The first set of recognition badges features antique surveying equipment. The new recognition badges take to the air and are based on early aerial observation of the Earth’s surface. Badges include the balloon that took the first aerial image, a pigeon with an attached camera, a rudimentary rocket, and a biplane with a cameraman leaning out the cockpit. Get more information about these icons by visiting the recognition badge pictures featured on this page.
Though there was some interest in using pigeons for reconnaissance purposes during both of the World Wars, the airplane proved to be more reliable. The use of pigeon-based photographs was most popular at fairs and exhibitions where individuals could purchase freshly produced aerial images in the form of postcards, some of which included the pigeon’s wingtips in the margin of the photograph.

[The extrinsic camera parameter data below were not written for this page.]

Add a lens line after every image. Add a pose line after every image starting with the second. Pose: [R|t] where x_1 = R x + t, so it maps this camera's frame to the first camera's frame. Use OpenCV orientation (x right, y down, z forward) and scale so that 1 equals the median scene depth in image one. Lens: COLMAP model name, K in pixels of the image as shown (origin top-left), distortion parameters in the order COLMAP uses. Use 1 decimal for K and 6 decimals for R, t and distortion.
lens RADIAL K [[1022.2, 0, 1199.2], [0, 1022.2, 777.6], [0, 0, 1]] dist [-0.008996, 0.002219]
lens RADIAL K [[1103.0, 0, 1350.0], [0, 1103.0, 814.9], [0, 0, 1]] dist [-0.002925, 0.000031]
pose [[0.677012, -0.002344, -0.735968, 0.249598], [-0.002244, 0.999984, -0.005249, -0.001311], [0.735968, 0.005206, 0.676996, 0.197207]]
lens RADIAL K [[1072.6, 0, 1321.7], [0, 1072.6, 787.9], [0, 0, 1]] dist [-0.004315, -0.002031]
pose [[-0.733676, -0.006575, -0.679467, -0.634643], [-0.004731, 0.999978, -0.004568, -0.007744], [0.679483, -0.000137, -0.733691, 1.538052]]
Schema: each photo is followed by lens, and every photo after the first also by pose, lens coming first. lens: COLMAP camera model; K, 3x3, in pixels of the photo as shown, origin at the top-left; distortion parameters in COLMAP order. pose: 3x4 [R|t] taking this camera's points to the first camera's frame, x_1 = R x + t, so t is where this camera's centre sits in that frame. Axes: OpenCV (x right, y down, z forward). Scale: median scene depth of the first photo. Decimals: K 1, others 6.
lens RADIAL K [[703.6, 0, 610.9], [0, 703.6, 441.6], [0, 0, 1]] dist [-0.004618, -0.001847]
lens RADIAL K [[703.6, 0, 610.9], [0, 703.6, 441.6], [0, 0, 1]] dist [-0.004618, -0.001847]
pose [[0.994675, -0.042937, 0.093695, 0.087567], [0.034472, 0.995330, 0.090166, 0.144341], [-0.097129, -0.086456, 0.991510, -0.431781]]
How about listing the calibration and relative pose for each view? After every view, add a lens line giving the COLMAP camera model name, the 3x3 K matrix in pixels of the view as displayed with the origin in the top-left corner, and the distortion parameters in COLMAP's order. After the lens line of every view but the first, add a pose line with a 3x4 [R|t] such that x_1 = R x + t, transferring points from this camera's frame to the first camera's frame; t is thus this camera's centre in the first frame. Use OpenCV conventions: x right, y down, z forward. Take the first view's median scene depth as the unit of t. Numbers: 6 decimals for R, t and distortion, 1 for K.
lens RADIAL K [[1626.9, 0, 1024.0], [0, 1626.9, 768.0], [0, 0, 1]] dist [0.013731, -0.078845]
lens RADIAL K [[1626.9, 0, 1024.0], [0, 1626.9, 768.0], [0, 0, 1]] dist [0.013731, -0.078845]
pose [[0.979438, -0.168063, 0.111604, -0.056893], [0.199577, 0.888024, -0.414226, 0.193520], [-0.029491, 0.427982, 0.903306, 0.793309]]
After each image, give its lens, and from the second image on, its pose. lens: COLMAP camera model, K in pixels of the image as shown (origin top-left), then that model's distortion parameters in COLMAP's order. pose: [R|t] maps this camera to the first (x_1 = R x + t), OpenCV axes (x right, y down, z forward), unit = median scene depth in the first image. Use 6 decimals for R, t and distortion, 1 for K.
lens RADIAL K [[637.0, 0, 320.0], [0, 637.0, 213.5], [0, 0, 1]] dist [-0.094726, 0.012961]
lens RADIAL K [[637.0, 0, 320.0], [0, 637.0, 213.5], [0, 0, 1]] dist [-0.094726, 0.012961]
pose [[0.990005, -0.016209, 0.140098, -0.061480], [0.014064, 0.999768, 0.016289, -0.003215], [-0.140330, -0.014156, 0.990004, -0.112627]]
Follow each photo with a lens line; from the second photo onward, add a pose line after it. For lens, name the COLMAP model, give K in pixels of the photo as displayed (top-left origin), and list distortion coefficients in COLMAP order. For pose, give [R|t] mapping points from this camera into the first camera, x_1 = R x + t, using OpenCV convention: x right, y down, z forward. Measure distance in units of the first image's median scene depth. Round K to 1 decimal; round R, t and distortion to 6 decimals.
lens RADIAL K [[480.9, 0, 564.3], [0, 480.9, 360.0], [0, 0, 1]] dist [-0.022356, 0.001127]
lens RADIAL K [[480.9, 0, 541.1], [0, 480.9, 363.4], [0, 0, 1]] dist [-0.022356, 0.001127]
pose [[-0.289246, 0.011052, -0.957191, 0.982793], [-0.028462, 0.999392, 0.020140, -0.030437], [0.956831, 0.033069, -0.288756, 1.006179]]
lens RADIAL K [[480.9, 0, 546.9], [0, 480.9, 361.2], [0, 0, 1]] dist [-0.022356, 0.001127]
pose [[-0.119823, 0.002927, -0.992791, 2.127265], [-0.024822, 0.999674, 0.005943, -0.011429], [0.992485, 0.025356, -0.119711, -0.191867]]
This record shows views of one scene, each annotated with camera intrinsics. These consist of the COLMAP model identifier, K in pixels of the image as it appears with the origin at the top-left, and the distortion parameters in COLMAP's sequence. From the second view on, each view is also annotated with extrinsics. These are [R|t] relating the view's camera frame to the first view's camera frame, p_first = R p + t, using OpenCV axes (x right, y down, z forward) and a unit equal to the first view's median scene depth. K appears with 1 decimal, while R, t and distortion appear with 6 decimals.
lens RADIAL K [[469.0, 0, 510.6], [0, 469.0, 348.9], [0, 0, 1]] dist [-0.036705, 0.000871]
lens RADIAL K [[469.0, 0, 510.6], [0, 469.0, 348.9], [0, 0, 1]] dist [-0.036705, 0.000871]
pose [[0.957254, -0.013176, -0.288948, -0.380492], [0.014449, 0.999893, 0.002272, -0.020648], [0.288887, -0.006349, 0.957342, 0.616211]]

The Maul Camera Rocket was developed by German engineer Alfred Maul in 1904. The Maul Camera Rocket was one of the first such devices that produced sharp images due to Maul’s innovation of using gyroscopes to stabilize the rocket and fins to prevent rotation of the rocket. The history of rocket cameras was short due to the development of the airplane.
World War I saw the first use and rapid development of airplane- based photographic reconnaissance, which proved to be the most reliable way to obtain aerial photography. Both sides of the conflict used aerial photographs to monitor the expansion of trenches and troop movements. From these activities during war time evolved the science of photogrammetry.